Amcamız 61 yaşında olup çocukluk yıllarında geçirdiği bir kaza neticesinde bir bacağı diğerinden kısa idi. Yıllarca yüksek tabanlı ayakkabılarla çözüm aradı. Bir yakınının yönlendirmesi ile İstanbul’daki bir üniversite hastanesinde bir aparat yaptırıldı.

Aparatın yapımı bitmişti. Yapımı yöneten öğretim üyesi, amcamıza aparatı takıp büroda dolaşmasını söyledi. Amcamız dolaştı, çok memnun kalmıştı. Yapım sürecinde bazı provalar da yapıldığı için hiç sıkıntı yoktu.

İki taraf da mutluydu. Amcamız sordu “Hocam ben bu aparatı kaç yıl kullanabilirim?” Hocamız biraz düşündü sonra da kıvana kıvana cevapladı “Yirmi beş yıl.” Amcamız “Yapma be hoca, desene en azından bir kere daha yaptırmamız gerekecek.”

OTOMOBİLDEN HÜSEYİN ALP İNERSE

Yetmişli yıllar, Ankara istikametinde giden, İnegöl’den de yolcu almış bir otobüs; Polatlı yakınlarında, hatalı olduğunu düşündüğü bir otomobile çok kızar ve otomobilin şoförüne öfkeli bir şekilde işaret ederek durmasını ister. Şoför de ileride otomobilini kenara çeker ve aşağıya inmeden bekler.

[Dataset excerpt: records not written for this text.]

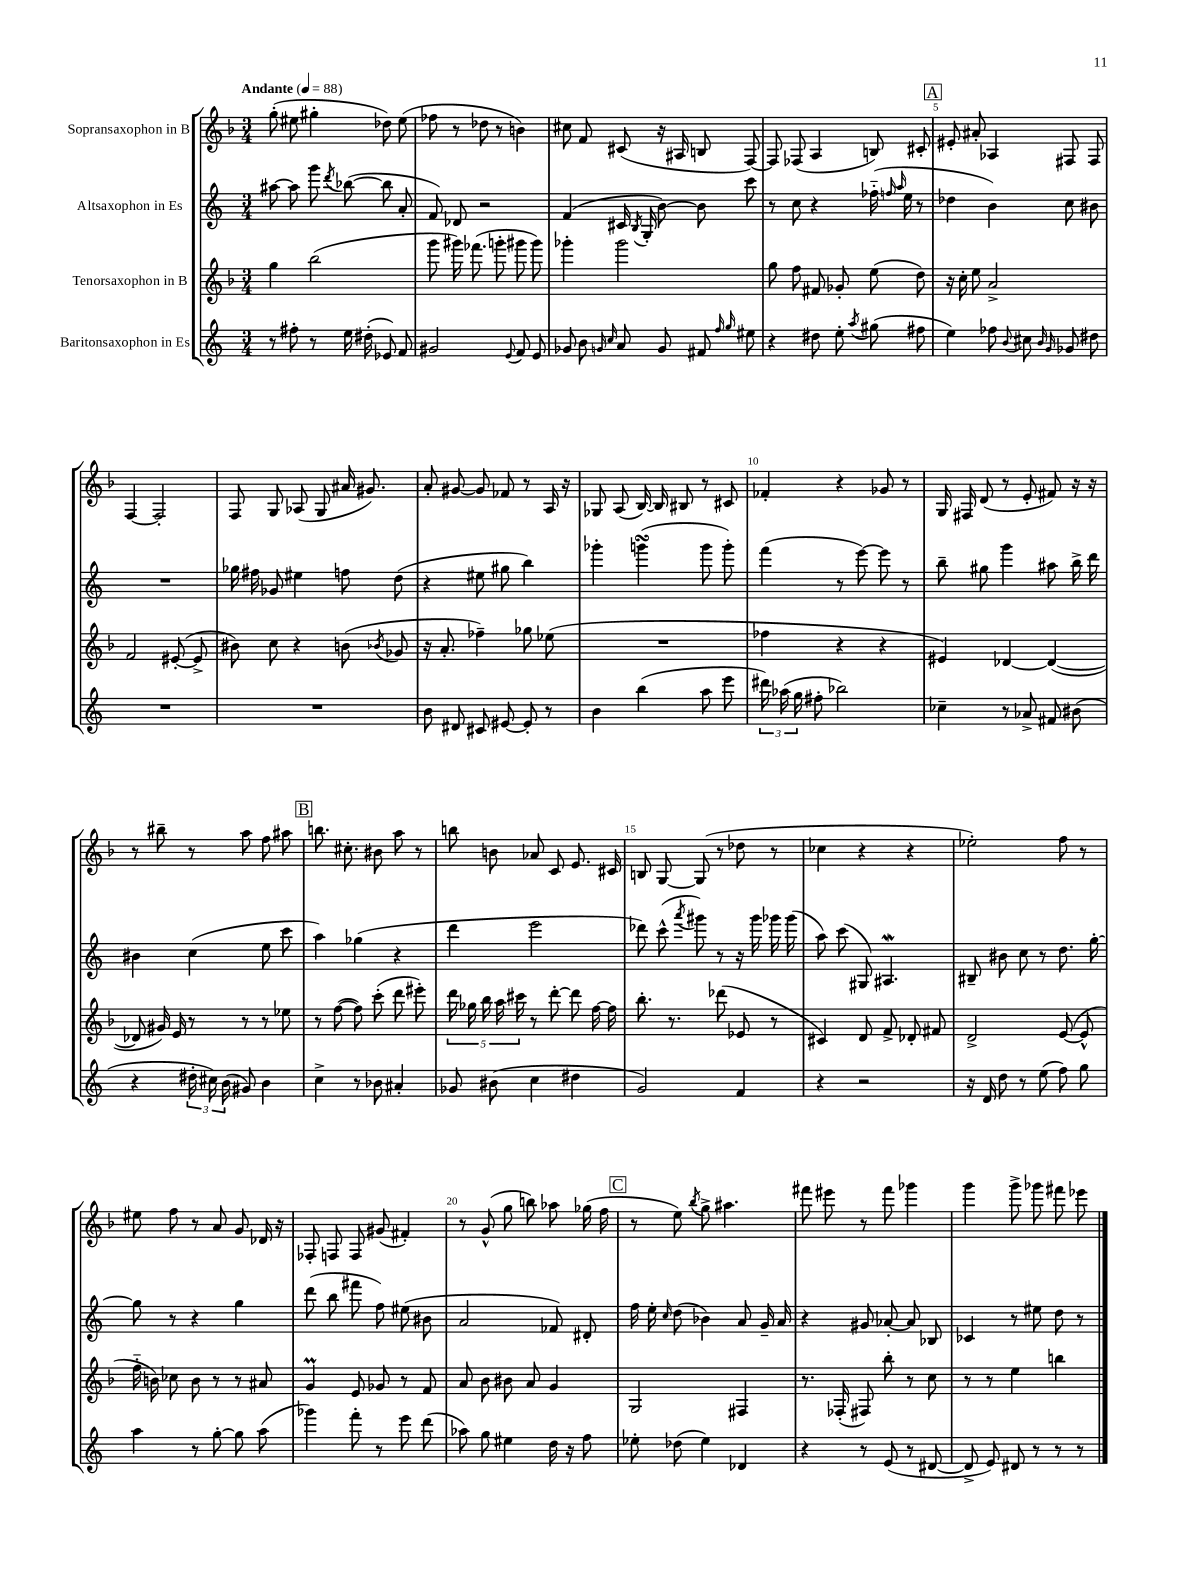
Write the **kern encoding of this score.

**kern	**kern	**kern	**kern
*staff4	*staff3	*staff2	*staff1
*clefG2	*clefG2	*clefG2	*clefG2
*k[]	*k[b-]	*k[]	*k[b-]
*M3/4	*M3/4	*M3/4	*M3/4
*MM88	*MM88	*MM88	*MM88
8r	4gg	[8aa#	(8gg'
8ff#'	.	8aa#]	8ee#
8r	(2bb-	8ggg	4gg#'
.	.	8qddd	.
16ee	.	([8bb-	.
(16dd#'	.	.	.
8e-)	.	8bb-]	8dd-)
8f	.	8a'	(8ee#
=	=	=	=
2g#	8ggg	8f)	8ff-
.	16ggg#)	8d-	8r
.	(8.fff-	.	.
.	.	2r	8dd-
.	8ggg'	.	8r
8qqe	.	.	.
8f	8ggg#	.	4b)
8e	8ggg#)	.	.
=	=	=	=
8g-	4ggg-'	(4f	8cc#
8b	.	.	8f
16qqg	.	.	.
16qqcc	.	.	.
8a	2ggg-	16c#	(8c#
.	.	8qB	.
.	.	16G'	.
8g	.	[8b)	16r
.	.	.	16A#
8f#	.	8b]	8B
16qqff	.	.	.
16qqgg	.	.	.
8ee#	.	8ccc	[8F)
=	=	=	=
4r	8gg	8r	8F]
.	8ff	8cc	(8F-
8dd#	8f#	4r	4A
8ee'	8g-'	.	.
8qaa	.	.	.
(8gg#	(8ee	(16ff-'~	8B)
.	.	16qqff	.
.	.	16qqaa	.
.	.	16ee	.
8ff#	8dd)	8r	8c#'
=	=	=	=
4ee)	16r	4dd-	8e#'
.	16cc'	.	.
.	8ee	.	8a#'
8ff-	2a^	4b)	4A-
8qqb	.	.	.
8cc#	.	.	.
16qqb	.	.	.
16qqg	.	.	.
8g-	.	8cc	8F#
8dd#	.	8b#	8F#
=	=	=	=
2.r	2f	2.r	[4F
.	.	.	2F']
.	([8e#'	.	.
.	8e#^]	.	.
=	=	=	=
2.r	8b#)	16gg-	8F
.	.	16ff#	.
.	8cc	8g-	8G
.	4r	4ee#	(8A-
.	.	.	8G
.	(8b	8ff	16a#
.	.	.	8.g#)
.	8qb-	.	.
.	8g-	(8dd	.
=	=	=	=
8b	16r	4r	8a'
.	8.a'	.	.
8d#	.	.	[8g#
8c#	4ff-~)	8ee#	8g#]
[8e#	.	8gg#	8f-
8e#']	8gg-	4bb)	8r
8r	(8ee-	.	16A
.	.	.	16r
=	=	=	=
4b	2.r	4ggg-'	8G-
.	.	.	(8A
(4bb	.	(4ggg	[16B-)
.	.	.	16B-]
.	.	.	8B#
8aa	.	8ggg	8r
8eee	.	8ggg')	8c#
=	=	=	=
24ddd#)	4ff-	(4fff	4f-'
(24aa-	.	.	.
24gg	.	.	.
8ff#'	.	.	.
2bb-)	4r	8r	4r
.	.	[8eee)	.
.	4r	8eee]	8g-
.	.	8r	8r
=	=	=	=
4cc-~	4e#)	8bb~	16G
.	.	.	16F#
.	.	8gg#	(8d
8r	[4d-	4ggg	8r
8a-^	.	.	8e'
8f#	(4d-_	8aa#	8f#)
(8b#	.	16bb^	16r
.	.	16ddd	16r
=	=	=	=
4r	8d-]	4b#	8r
.	16g#)	.	8bb#~
.	16e	.	.
24dd#'	8r	(4cc	8r
24cc#)	.	.	.
(24b	.	.	.
8g#)	8r	.	8aa
4b	8r	8ee	8ff
.	8ee-	8ccc	8aa#
=	=	=	=
4cc^	8r	4aa)	8.bb
.	([8ff	.	.
.	.	.	8.cc#'
8r	8ff])	(4gg-	.
8b-	(8ccc'	.	8b#
4a#'	8ddd	4r	8aa
.	8eee#')	.	8r
=	=	=	=
8g-	20ddd	4ddd	8bb
.	20gg-	.	.
.	20bb-	.	.
(8b#	.	.	8b
.	20aa	.	.
.	20ccc#	.	.
4cc	8r	2eee	8a-
.	[8ddd'	.	8c
4dd#	8ddd]	.	8.e
.	[16ff	.	.
.	16ff]	.	16c#
=	=	=	=
2g)	8.bb-'	8ddd-)	8B
.	.	(8ccc^^	[8G
.	8.r	.	.
.	.	8qaaa	.
.	.	8ggg#)	(8G]
.	(8ddd-	8r	8r
4f	8e-	16r	8dd-
.	.	16ggg#	.
.	8r	16ggg-	8r
.	.	(16ggg-	.
=	=	=	=
4r	4c#)	8aa)	4cc-
.	.	(8ccc	.
2r	8d	8G#)	4r
.	8f^	4.A#	.
.	8d-'	.	4r
.	8f#	.	.
=	=	=	=
16r	2d^	8B#~	2ee-')
16d	.	.	.
8dd	.	8b#	.
8r	.	8cc	.
(8ee	.	8r	.
8ff)	([8e	8.dd	8ff
8gg	8e^^]	.	8r
.	.	[16gg'	.
=	=	=	=
4aa	16ff'~	8gg]	8ee#
.	16b)	.	.
.	8cc-	8r	8ff
8r	8b	4r	8r
[8gg'	8r	.	8a
8gg]	8r	4gg	8g
(8aa	8a#	.	16d-
.	.	.	16r
=	=	=	=
4ggg-)	4g	(8ddd	8F-'
.	.	8bb	8F
8fff'	8e	8fff#	8F
8r	8g-	8ff)	(8g#
8eee	8r	(8ee#	4f#')
(8ddd	8f	8b#	.
=	=	=	=
8aa-)	8a	2a	8r
8gg	8b-	.	(8g^^
4ee#	8b#	.	8gg
.	8a	.	8bb)
16dd	4g	8f-)	8aa-
16r	.	.	.
8ff	.	8d#'	(16gg-
.	.	.	16ff
=	=	=	=
8ee-'	2G	16ff	8r
.	.	16ee'	.
.	.	16qqcc	.
(8dd-	.	(8dd	8ee)
.	.	.	8qbb-
4ee-)	.	4b-)	8gg^
.	.	.	4.aa#
4d-	4F#	8a	.
.	.	16g~	.
.	.	16a	.
=	=	=	=
4r	8.r	4r	8fff#
.	.	.	8eee#
.	(16F-'	.	.
8r	8F#)	8g#	8r
(8e	8bb-'	[8a-'	8fff#
8r	8r	8a-]	4ggg-
[8d#	8cc	8B-	.
=	=	=	=
8d#^]	8r	4c-	4ggg
8e)	8r	.	.
8d#	4ee	8r	8ggg^
8r	.	8ee#	8ggg-
8r	4bb	8dd	8fff#
8r	.	8r	8eee-
==	==	==	==
*-	*-	*-	*-
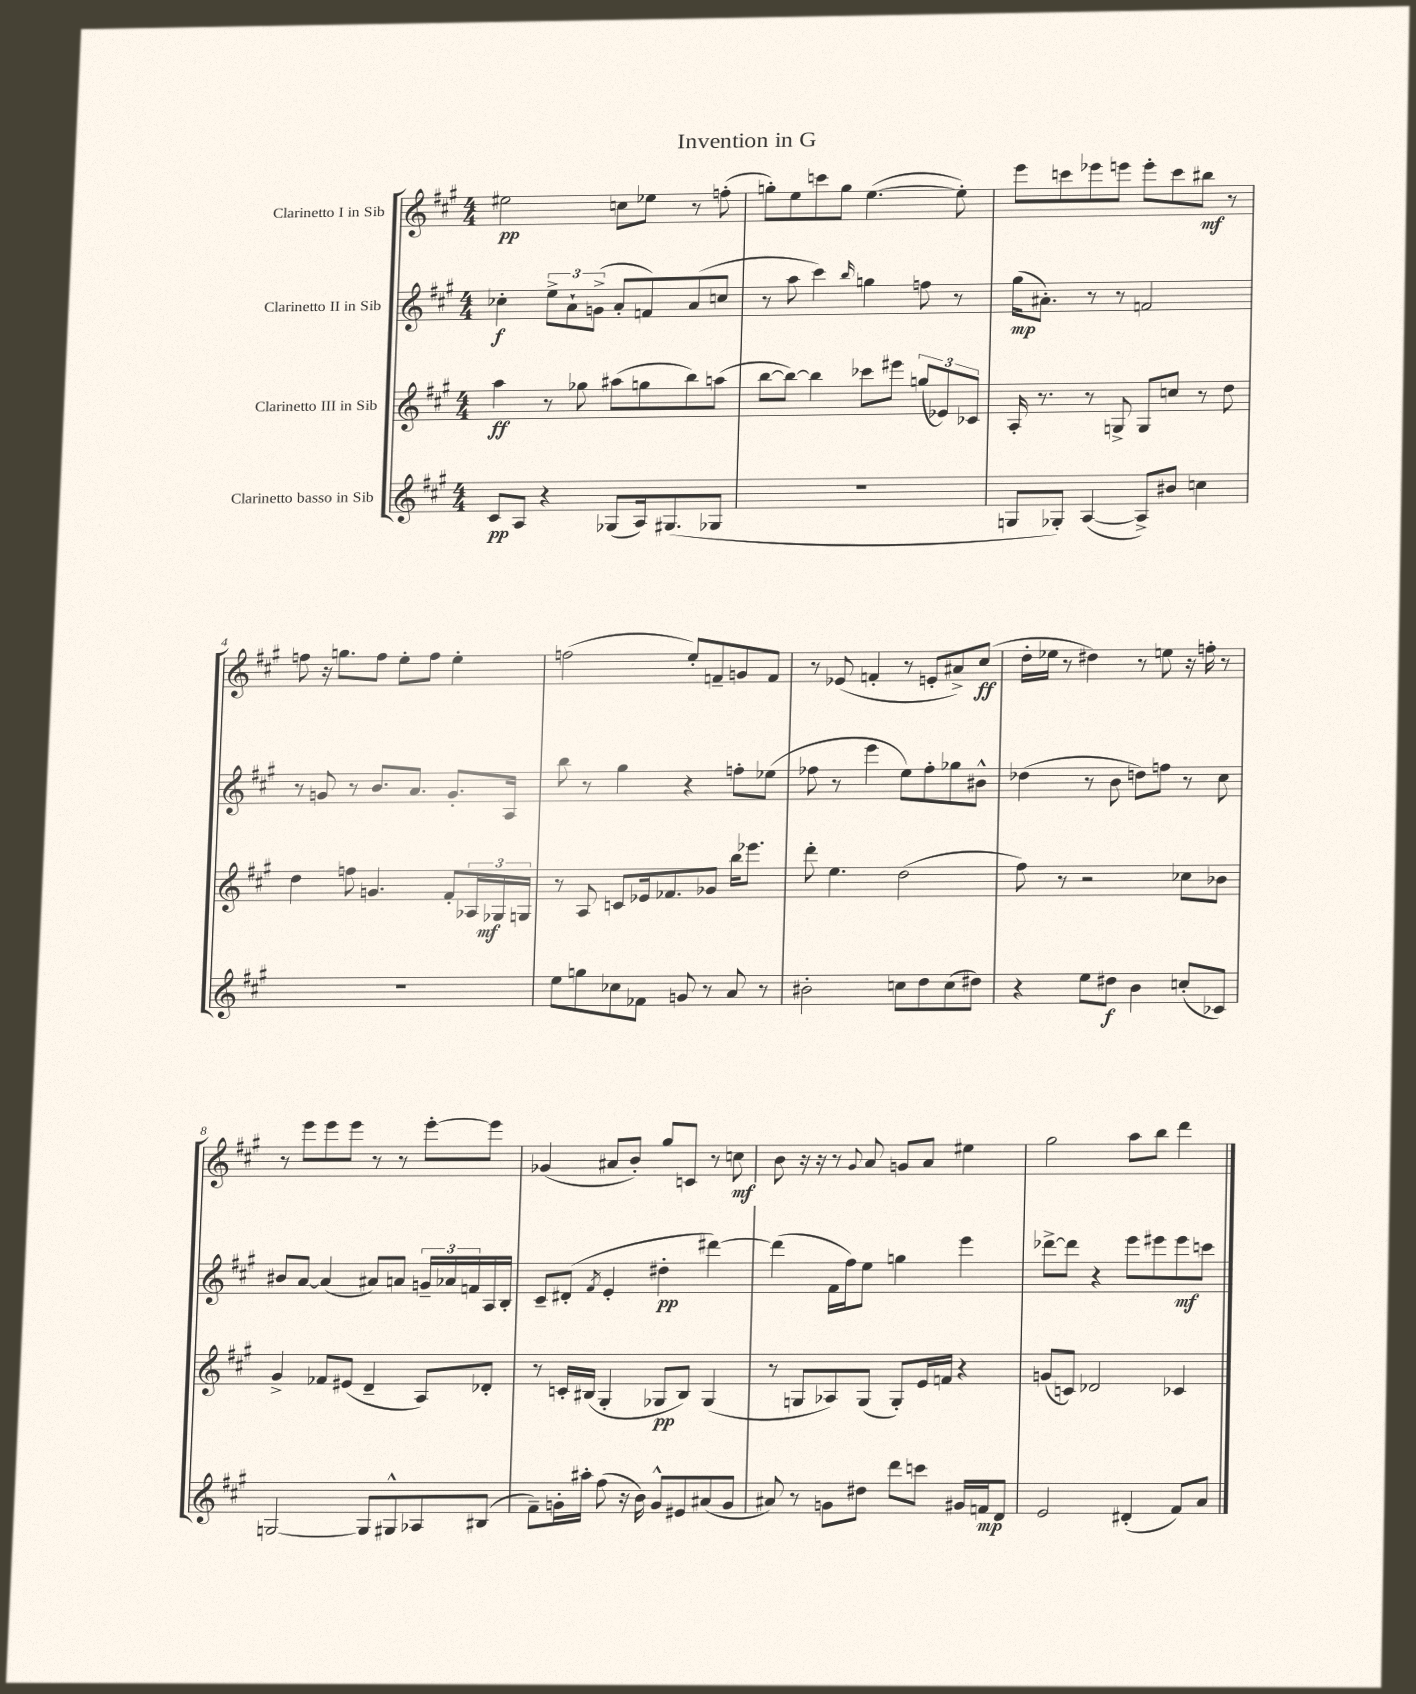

Otobüsü kenara çeken şoför ve muavin öfke ile koşarak otomobile ulaşırlar. Volkswagen, halk arasındaki söyleniş şekliyle kaplumbağa otomobil, fakat farklı bir durum sağda iki, solda bir kapısı vardır.

Bundan sonrası İnegöllü yolcu anlatıyor.“Şoförle muavin arabanın yanına varınca sanki biraz tuhaflaştılar. Sürücü inince otobüsteki biz yolcular da tuhaflaştık, içinden dev gibi bir adam indi”

Otomobilden inen İTÜ (İstanbul Teknik Üniversitesi)’lü 2.15 boyundaki milli basketbolcu Hüseyin Alp’dir. Otomobili ise içi özel olarak tasarlanmış, sol taraf tek koltuk bir otomobildir. Ne ise hır gür olmadan araçlarına binip yola koyulurlar.Arabadaki yolculara da ilginç gelmiştir. Yaşlı bir yolcu muavine “Beyefendi çok şaşırmış bir haliniz vardı.” deyince muavin “Şaşırmak ne ki amca, vallahi çarpıldım zannettim.” diye cevap verdi

OTUZ ÜÇ’DEN OTUZ İKİ’YE DÜŞTÜK

Yetmişli yıllar bir siyasi partimiz büyükçe bir köyümüzden birkaç seçim peş peşe otuz üç oy alıyordu. Bir seçimde bu otuz iki’ye düşmüştü. İlçe yöneticileri şaka takıldılar “Öbür partiye kimi kaptırdık”.

Köylüler cevap verdi “Kimseyi kaptırmadık ağabey ama …. Hanımı öldü de ondan bir eksik çıktı”.

PANAYIRCI’NIN KIYAĞI

Seksenli yılların sonlarıydı, bir panayır-lunapark birkaç ay İnegöl’de kalmıştı. Uzun süre kalacakları için sıkıntı yaşamamak adına İnegöllü bitirim gençlerden de yanlarında çalıştırıyorlardı.

Lunaparkı dolaşan İnegöllü bir aile çocuklarını zincirli uçan salıncağa bindirdi, her şey güzeldi, eşi ile birlikte salıncaktaki çocuklarına el sallayarak vakit geçiriyorlardı.

Sanki, salıncağın durması gereken zaman gelmiş de durmuyordu. Görevliye bakındılar görevli de yoktu. Bir yere gitmiştir gelir herhalde diyecek oldular, gelen giden yoktu.

Salıncaktaki çocuklar da aşağıda ailelerde şaşkınlık içindeydiler. Ağlayanlar, panik içinde sağa sola koşanlar oldu. Beş dakikalık tur on beş dakikayı bulmuştu. Nihayet görevli geldi, cihazı durdurdu. Aileler kızıyorlardı ki görevli “ Bana tutunmayın ….. ağabey salıncakta yeğenlerim var kıyak yap dedi, ben de kıyak yaptım.”

TURHAN ŞAHİN'İN ÖYKÜ TADINDA İNEGÖL isimli eserinden düzenlenip yayına hazırlanmıştır.